The skills minister declared herself to be “pleased and excited” to be at the Federation of Awarding Bodies annual conference, as she made good on the government’s promise to reset its relationship with the federation following its aborted legal challenge this summer.
Speaking on the first day of the event, held in Leicester on October 18 and 19, Anne Milton made clear that she planned to work together with awarding organisations to implement the government’s reforms.
“For T-levels to be a success we need to get to a whole new level of teamwork. We need partnership across the entire system,” she said.
Partnership, Ms Milton explained, meant “you being with us every step of the way”.
“It means that we want to listen and learn from you. It means that we want to draw on the huge amount of experience that you have behind you.”
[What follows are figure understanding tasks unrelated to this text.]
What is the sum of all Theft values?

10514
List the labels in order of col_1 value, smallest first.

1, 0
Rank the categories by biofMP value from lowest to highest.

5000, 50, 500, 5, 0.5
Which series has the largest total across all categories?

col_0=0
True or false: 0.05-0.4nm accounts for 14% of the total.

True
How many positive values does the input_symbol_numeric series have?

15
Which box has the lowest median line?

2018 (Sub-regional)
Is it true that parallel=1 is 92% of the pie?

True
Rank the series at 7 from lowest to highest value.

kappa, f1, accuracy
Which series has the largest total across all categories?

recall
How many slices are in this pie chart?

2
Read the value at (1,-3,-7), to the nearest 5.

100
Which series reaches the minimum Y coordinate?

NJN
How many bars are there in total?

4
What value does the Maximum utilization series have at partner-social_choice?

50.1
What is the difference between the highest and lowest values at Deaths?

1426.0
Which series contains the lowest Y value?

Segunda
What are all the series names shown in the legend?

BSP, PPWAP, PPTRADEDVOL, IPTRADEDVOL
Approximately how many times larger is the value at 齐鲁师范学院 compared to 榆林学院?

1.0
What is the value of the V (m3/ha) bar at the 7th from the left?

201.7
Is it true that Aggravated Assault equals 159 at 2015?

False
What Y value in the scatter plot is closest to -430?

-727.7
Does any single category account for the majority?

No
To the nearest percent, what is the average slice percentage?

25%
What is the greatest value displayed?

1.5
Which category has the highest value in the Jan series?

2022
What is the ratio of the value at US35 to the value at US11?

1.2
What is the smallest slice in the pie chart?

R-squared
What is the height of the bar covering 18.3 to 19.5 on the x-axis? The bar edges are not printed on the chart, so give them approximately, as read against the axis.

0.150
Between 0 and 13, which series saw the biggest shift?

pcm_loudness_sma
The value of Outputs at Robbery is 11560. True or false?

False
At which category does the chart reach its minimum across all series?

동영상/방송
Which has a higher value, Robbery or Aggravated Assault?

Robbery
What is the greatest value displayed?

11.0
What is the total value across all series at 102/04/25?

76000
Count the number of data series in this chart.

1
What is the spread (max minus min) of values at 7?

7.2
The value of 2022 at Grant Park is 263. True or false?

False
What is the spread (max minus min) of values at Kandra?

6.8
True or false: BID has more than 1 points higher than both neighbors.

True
The skills minister also referred to the controversial tender process for the qualifications, that will see just one awarding body selected to deliver each one.
In July this year FAB threatened legal action against the government’s proposals for the new qualifications, on the grounds that the timescales were irrational, there was a lack of proper engagement on the single-provider model and they would have a disproportionate effect on the sector.
However, these plans were dropped in early August after the Department for Education watered down a number of its plans and offered to reset its relationship with awarding bodies.
The closing date for bids in the tender is October 26, and Ms Milton said she had “no doubt we’ll get some really strong bids because this is a chance to be at the forefront of some really groundbreaking and lasting changes”.
With 22 T-levels yet to launch, she said it “would be really great to see bids from all parts of the sector, including awarding bodies pooling their expertise in consortia”.
Ms Milton had opened her speech by saying she was “particularly pleased to be able to use one of the best acronyms in the business” and declared “you are fabulous”.
She closed her speech by expressing her gratitude for being invited to speak at the event.
“I look forward to continuing to work together, making sure we get all our changes right,” she said.
Ms Milton’s remarks about T-levels followed a plea from FAB chair Paul Eeles during his speech immediately before the skills minister took to the stage.
He said the federation supported the “principle of T-levels as part of a holistic approach to technical-education reform”.
But he said the organisation “would like to see a more proactive approach to encourage consortia bids from our members so that we avoid the single point of failure problem, of awarding just a single licence per T-Level pathway”.
Mr Eeles said he believed “we can positively reset our relationship with government, despite the recent challenges”, and that he was “looking forward” to working more closely with government “to make the technical education reforms a real success”.